Task to carry out - Your response should be every line from the entries that includes the string "right".

──────── Data extracts ────────

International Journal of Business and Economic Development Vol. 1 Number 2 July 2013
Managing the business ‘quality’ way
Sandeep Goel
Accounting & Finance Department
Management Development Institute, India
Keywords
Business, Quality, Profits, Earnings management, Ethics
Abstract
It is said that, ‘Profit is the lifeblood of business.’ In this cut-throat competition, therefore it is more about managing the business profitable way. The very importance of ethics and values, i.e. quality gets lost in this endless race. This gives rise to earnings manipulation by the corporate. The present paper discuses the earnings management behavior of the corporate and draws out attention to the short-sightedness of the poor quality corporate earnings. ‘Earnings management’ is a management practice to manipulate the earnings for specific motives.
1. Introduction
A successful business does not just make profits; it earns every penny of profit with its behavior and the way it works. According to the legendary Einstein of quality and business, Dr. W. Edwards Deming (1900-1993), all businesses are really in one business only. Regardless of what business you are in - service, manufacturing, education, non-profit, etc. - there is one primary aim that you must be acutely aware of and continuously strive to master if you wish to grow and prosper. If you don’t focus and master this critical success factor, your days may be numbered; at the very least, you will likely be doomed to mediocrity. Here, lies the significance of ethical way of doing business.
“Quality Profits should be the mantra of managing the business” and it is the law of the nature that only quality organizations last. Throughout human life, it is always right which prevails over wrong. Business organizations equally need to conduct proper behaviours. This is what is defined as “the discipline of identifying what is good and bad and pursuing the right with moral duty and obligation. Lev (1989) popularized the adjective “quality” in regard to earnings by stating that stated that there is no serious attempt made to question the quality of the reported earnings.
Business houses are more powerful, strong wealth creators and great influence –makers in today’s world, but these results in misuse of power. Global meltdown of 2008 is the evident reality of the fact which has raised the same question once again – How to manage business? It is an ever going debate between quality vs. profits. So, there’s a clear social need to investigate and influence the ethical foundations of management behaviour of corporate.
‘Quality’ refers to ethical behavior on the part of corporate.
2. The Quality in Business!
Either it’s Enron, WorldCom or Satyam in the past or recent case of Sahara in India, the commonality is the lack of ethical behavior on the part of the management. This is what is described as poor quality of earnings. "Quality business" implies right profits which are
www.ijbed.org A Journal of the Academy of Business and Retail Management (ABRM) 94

────────

Task solution -
“Quality Profits should be the mantra of managing the business” and it is the law of the nature that only quality organizations last. Throughout human life, it is always right which prevails over wrong. Business organizations equally need to conduct proper behaviours. This is what is defined as “the discipline of identifying what is good and bad and pursuing the right with moral duty and obligation. Lev (1989) popularized the adjective “quality” in regard to earnings by stating that stated that there is no serious attempt made to question the quality of the reported earnings.
Either it’s Enron, WorldCom or Satyam in the past or recent case of Sahara in India, the commonality is the lack of ethical behavior on the part of the management. This is what is described as poor quality of earnings. "Quality business" implies right profits which are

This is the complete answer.